- Dataset entries
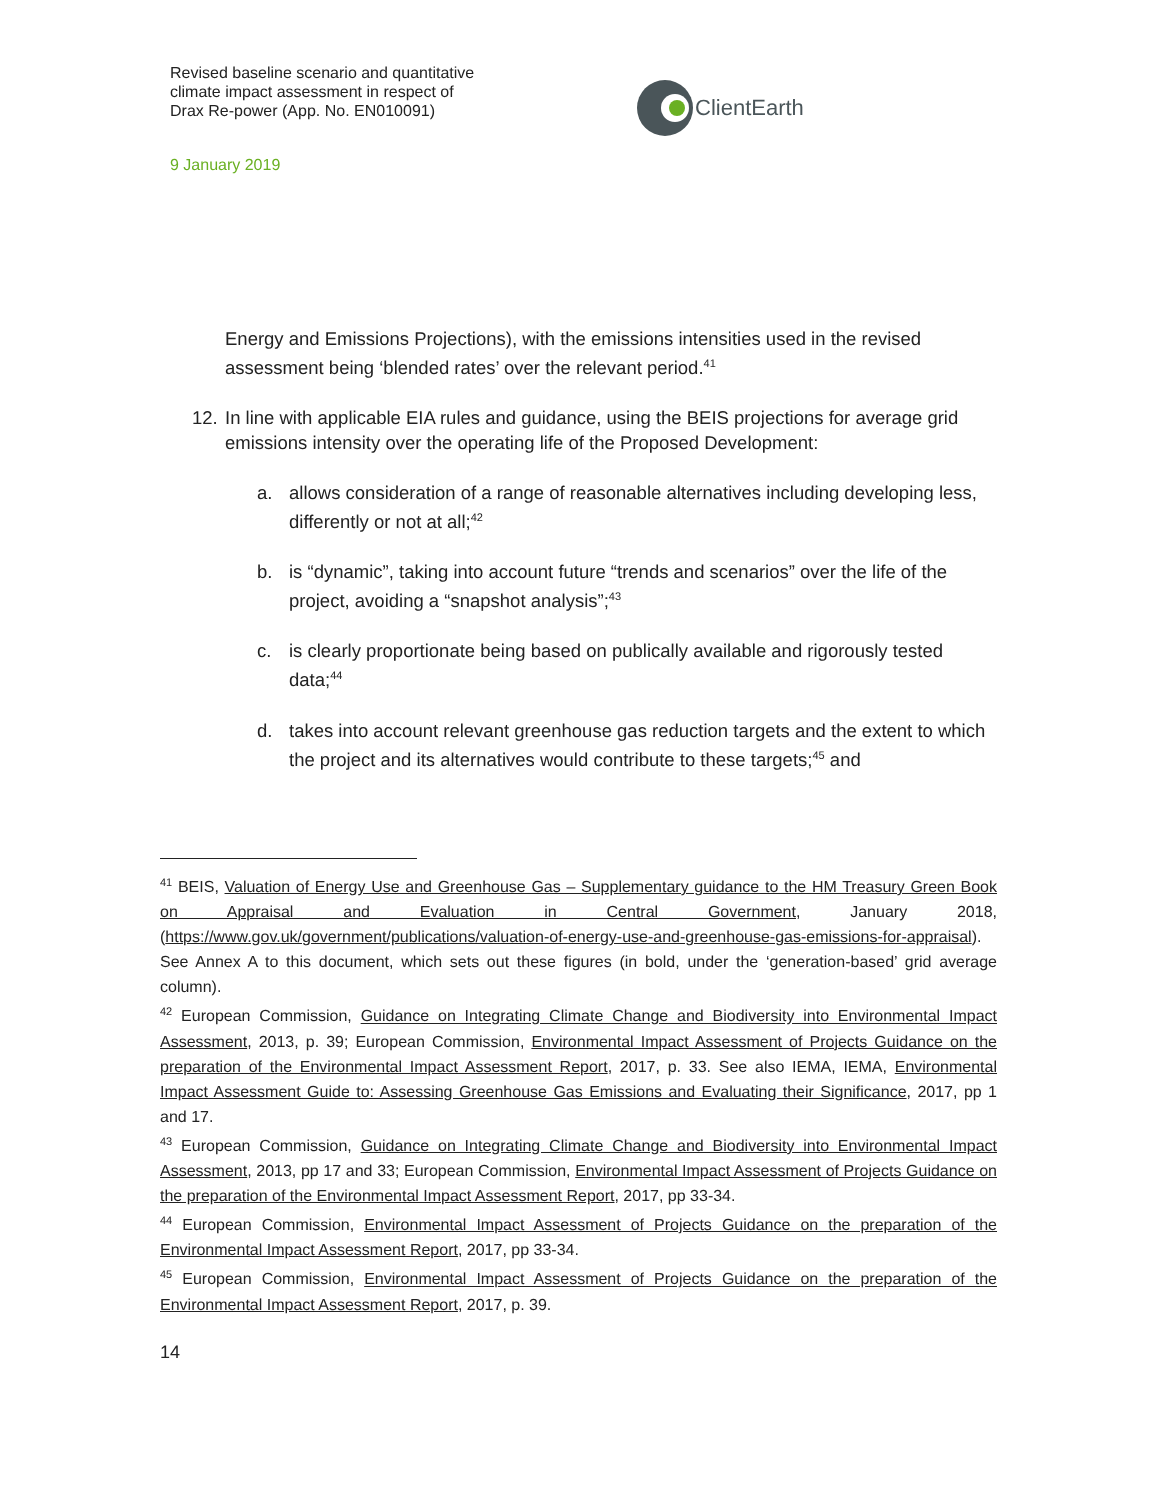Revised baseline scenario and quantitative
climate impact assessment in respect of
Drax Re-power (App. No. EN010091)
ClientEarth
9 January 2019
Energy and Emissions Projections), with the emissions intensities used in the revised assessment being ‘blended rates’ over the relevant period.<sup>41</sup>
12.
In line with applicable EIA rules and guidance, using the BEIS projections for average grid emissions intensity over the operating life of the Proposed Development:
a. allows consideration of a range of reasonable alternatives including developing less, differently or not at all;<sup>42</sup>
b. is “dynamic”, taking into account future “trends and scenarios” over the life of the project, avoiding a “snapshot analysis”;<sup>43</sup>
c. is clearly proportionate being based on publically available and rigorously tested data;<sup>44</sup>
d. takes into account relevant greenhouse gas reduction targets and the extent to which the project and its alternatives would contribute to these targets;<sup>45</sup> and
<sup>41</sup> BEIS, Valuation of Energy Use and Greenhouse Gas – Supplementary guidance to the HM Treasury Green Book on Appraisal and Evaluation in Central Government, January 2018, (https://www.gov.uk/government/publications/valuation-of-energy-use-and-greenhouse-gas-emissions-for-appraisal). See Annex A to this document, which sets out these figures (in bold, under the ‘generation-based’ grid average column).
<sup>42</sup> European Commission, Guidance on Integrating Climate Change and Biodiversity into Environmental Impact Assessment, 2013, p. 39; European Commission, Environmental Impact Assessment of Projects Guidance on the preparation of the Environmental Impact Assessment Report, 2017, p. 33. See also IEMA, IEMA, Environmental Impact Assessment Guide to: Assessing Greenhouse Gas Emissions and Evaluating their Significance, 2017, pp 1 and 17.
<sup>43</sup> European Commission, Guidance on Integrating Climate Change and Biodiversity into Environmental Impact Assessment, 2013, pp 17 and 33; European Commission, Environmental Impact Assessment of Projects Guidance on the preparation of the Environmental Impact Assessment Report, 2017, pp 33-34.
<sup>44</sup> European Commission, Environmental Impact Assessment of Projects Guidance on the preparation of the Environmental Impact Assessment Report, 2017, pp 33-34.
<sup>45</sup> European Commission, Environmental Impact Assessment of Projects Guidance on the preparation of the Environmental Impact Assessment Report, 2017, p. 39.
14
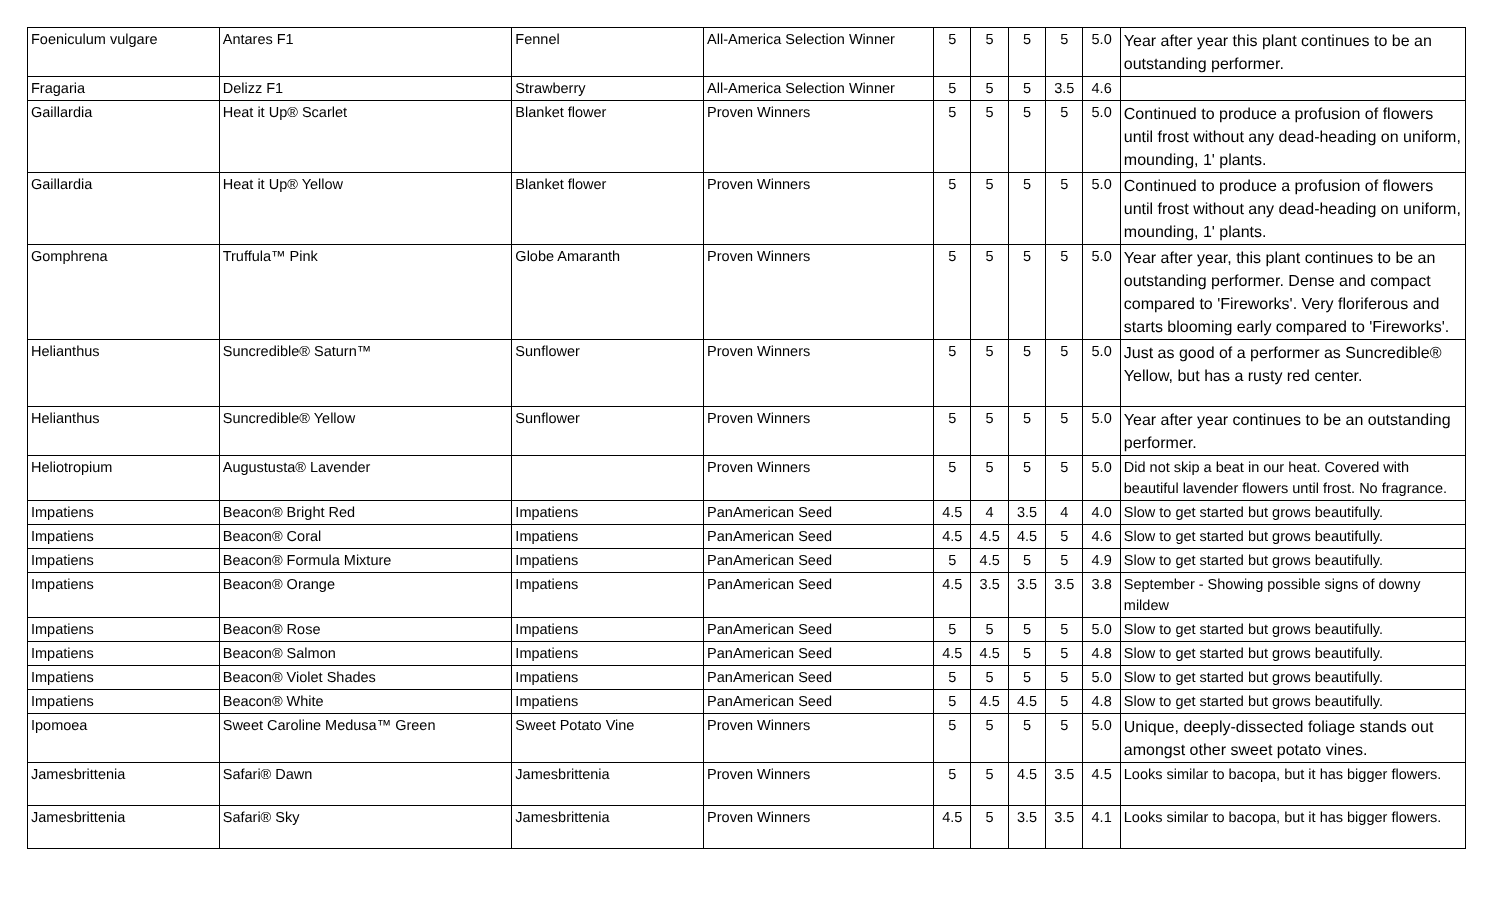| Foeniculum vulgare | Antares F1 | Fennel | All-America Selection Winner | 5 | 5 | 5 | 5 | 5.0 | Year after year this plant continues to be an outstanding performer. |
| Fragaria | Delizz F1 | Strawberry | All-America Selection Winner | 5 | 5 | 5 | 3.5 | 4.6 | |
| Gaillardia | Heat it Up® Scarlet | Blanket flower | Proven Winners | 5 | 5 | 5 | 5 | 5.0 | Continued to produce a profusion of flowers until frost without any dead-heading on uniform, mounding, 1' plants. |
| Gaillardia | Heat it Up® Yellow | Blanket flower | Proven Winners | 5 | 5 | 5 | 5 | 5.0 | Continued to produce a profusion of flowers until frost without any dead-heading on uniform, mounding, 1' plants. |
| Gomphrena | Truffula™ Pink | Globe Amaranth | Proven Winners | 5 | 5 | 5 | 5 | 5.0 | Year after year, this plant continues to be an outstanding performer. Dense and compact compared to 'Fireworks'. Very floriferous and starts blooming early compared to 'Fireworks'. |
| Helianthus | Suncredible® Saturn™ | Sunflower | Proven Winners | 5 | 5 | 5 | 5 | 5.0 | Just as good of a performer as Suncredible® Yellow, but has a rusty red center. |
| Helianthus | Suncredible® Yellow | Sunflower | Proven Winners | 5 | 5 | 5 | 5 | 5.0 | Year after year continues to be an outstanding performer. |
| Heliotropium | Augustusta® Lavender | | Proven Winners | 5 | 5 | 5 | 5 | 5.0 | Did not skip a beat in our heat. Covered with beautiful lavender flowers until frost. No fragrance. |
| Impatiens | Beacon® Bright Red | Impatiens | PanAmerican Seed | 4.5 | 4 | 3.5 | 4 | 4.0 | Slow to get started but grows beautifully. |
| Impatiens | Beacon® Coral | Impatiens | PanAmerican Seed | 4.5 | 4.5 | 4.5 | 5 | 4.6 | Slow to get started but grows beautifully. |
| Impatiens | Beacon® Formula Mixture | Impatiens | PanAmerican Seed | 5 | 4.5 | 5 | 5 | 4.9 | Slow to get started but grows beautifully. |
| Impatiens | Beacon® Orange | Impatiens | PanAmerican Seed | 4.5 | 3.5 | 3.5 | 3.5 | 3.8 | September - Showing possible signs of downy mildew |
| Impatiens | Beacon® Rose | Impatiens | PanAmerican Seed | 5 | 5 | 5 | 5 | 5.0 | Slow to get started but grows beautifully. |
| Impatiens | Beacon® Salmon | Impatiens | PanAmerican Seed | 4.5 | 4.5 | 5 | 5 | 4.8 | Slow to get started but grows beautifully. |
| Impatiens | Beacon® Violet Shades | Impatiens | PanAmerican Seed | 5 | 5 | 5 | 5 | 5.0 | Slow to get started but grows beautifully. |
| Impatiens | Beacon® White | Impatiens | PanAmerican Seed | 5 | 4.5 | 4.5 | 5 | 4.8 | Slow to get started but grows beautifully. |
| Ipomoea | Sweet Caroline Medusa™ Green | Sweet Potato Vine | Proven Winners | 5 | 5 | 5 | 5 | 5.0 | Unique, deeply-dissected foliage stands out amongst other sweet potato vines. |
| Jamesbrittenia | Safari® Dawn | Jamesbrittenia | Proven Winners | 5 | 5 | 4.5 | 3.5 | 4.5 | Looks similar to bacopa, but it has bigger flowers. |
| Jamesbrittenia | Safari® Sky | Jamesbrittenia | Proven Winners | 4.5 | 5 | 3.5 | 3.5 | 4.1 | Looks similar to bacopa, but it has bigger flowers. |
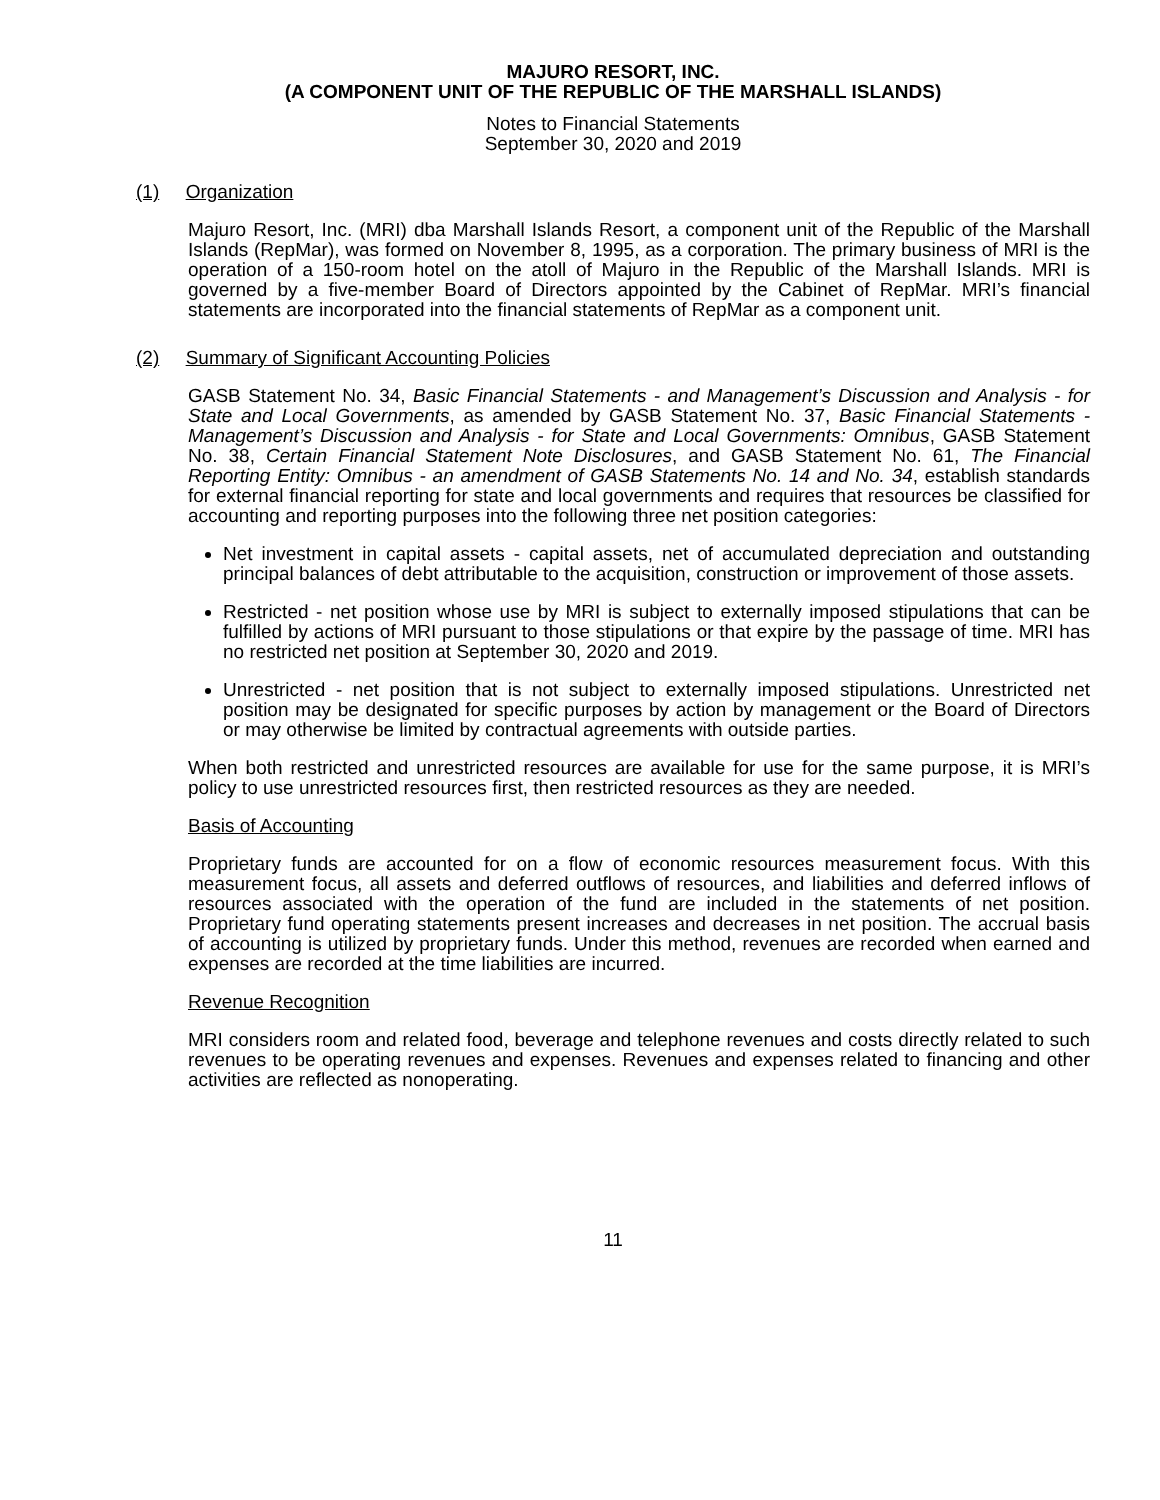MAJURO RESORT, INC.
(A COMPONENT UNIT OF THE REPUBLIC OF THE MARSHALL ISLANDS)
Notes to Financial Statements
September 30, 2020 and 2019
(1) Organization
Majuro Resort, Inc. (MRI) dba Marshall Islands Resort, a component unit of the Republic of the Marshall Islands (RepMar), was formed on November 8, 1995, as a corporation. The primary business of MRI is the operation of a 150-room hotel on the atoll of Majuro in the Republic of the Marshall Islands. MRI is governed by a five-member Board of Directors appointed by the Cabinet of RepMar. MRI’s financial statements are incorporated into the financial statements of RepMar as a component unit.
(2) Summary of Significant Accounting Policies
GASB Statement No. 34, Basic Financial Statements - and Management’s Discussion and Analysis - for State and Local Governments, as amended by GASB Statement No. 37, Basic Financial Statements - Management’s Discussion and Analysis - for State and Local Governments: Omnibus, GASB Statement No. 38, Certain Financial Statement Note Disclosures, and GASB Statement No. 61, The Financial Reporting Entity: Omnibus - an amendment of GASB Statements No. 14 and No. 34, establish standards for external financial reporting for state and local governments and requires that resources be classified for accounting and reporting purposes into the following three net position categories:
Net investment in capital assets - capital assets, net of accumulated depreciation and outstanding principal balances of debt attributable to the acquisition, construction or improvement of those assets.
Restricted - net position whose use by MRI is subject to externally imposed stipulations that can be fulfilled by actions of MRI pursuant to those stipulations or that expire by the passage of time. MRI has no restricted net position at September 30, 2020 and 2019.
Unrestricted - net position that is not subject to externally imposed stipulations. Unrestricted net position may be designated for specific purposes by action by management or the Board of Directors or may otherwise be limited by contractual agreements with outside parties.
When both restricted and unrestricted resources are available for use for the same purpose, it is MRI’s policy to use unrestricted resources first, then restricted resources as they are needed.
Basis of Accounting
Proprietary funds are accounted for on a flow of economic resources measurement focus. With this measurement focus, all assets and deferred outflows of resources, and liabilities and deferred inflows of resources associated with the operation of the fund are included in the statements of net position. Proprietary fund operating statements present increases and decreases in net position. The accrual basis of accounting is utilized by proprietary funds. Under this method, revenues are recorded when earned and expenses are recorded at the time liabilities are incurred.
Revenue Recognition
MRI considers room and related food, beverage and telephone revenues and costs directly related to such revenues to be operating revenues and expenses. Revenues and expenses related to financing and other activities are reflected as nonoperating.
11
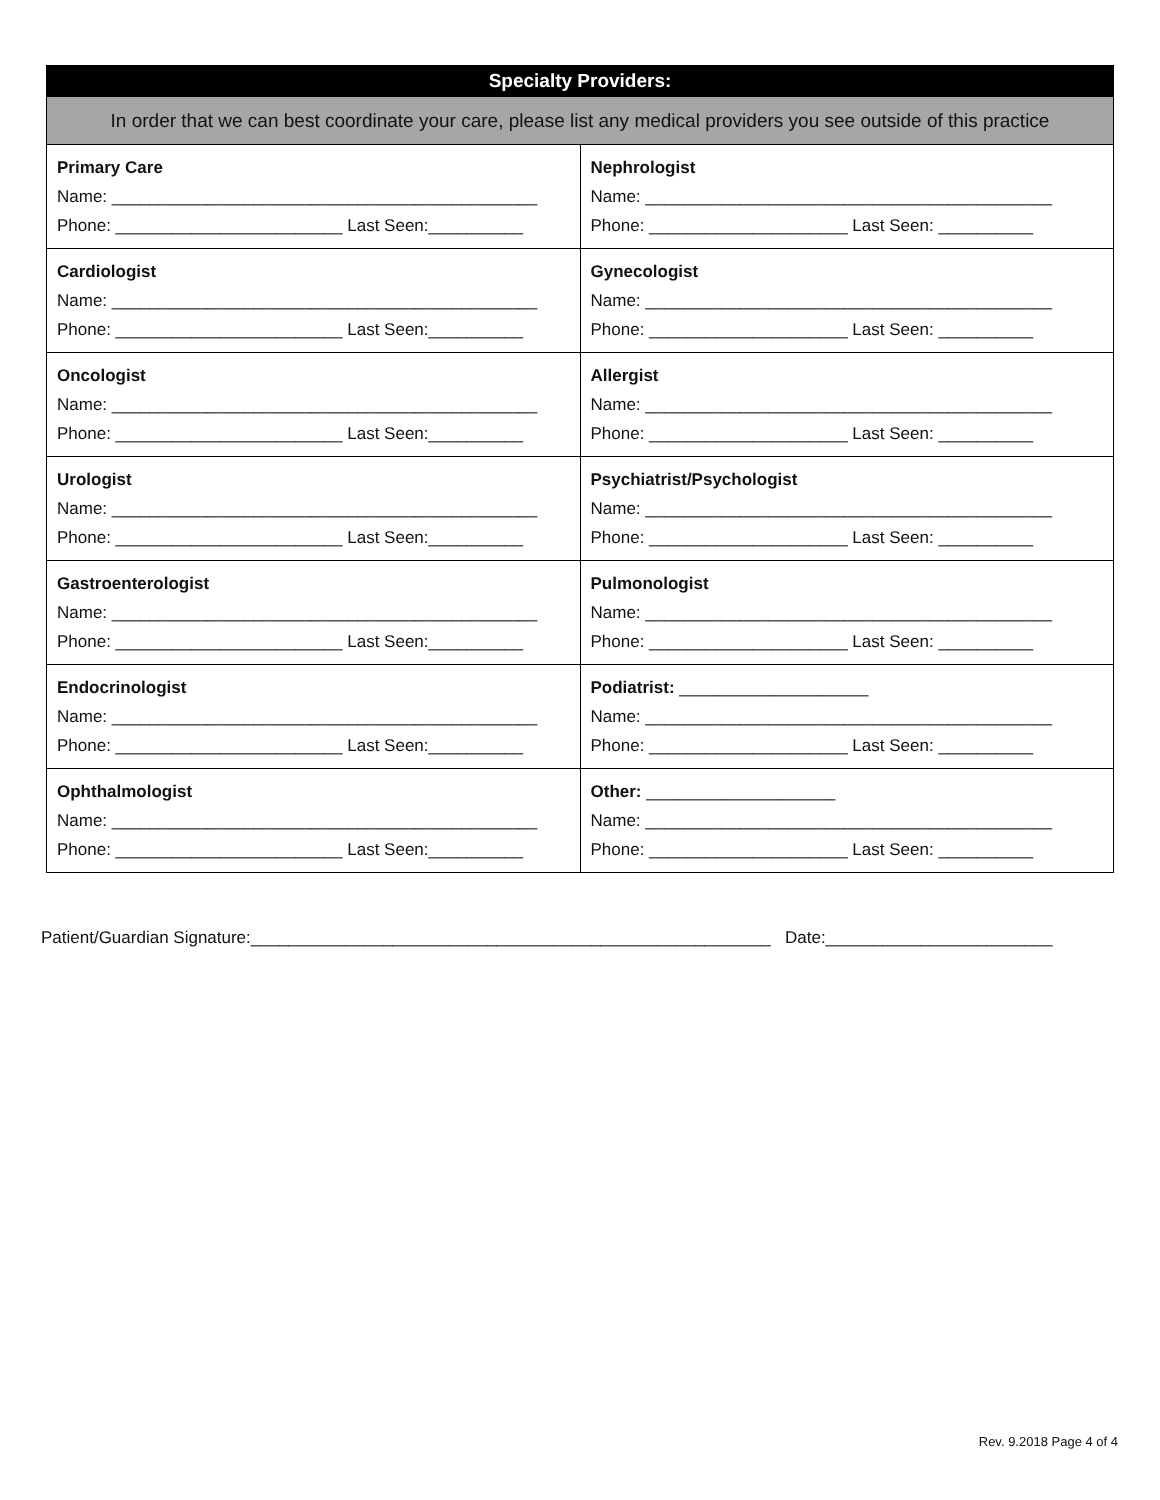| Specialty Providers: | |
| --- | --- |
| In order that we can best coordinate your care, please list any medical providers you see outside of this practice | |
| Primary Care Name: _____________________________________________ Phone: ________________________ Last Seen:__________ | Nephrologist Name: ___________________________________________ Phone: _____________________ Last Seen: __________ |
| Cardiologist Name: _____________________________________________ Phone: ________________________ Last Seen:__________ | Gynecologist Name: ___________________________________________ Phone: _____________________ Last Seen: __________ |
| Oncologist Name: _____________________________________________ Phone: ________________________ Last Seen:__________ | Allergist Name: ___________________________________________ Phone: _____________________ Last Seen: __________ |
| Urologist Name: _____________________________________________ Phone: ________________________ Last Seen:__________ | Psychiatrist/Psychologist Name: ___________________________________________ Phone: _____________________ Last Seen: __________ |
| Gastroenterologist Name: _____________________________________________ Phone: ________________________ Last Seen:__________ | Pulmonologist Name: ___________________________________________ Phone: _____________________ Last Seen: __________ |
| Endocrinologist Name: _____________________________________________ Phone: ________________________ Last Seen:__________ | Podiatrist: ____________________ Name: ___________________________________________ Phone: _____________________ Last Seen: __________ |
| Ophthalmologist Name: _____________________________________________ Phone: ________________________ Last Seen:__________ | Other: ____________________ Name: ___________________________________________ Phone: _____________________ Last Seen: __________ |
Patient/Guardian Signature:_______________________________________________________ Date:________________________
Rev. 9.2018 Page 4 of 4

- TASK TO COMPLETE
Of the lines above, quote exactly those from the one with "<sup>44</sup> European Commission, Environmental" through the one with "it Up® Scarlet", ends included; pictures stay out.

- YOUR RESPONSE
<sup>44</sup> European Commission, Environmental Impact Assessment of Projects Guidance on the preparation of the Environmental Impact Assessment Report, 2017, pp 33-34.
<sup>45</sup> European Commission, Environmental Impact Assessment of Projects Guidance on the preparation of the Environmental Impact Assessment Report, 2017, p. 39.
14
| Foeniculum vulgare | Antares F1 | Fennel | All-America Selection Winner | 5 | 5 | 5 | 5 | 5.0 | Year after year this plant continues to be an outstanding performer. |
| Fragaria | Delizz F1 | Strawberry | All-America Selection Winner | 5 | 5 | 5 | 3.5 | 4.6 | |
| Gaillardia | Heat it Up® Scarlet | Blanket flower | Proven Winners | 5 | 5 | 5 | 5 | 5.0 | Continued to produce a profusion of flowers until frost without any dead-heading on uniform, mounding, 1' plants. |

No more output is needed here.